*Information given*

'''

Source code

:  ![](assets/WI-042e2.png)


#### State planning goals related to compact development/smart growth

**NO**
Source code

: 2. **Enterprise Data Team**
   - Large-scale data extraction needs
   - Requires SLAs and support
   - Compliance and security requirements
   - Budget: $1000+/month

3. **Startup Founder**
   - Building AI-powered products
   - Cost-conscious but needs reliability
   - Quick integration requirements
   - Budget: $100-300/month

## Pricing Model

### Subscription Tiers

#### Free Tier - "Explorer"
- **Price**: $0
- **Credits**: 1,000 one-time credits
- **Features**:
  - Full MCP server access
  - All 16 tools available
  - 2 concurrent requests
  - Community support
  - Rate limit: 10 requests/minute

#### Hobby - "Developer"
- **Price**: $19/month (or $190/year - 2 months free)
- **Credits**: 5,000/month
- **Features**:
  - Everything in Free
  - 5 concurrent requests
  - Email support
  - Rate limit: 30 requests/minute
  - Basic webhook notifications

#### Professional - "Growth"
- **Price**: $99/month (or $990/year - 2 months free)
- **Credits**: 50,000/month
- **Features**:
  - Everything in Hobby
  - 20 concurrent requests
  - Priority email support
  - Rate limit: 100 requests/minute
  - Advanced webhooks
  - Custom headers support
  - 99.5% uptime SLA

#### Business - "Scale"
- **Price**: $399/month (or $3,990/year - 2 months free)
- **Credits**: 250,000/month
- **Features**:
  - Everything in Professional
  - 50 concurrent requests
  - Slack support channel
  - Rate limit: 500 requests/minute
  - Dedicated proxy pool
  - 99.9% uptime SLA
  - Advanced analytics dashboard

'''

*Activity*
Tally the lines of the material in which the string "support" occurs, and present only that tally.

*Written answer*
6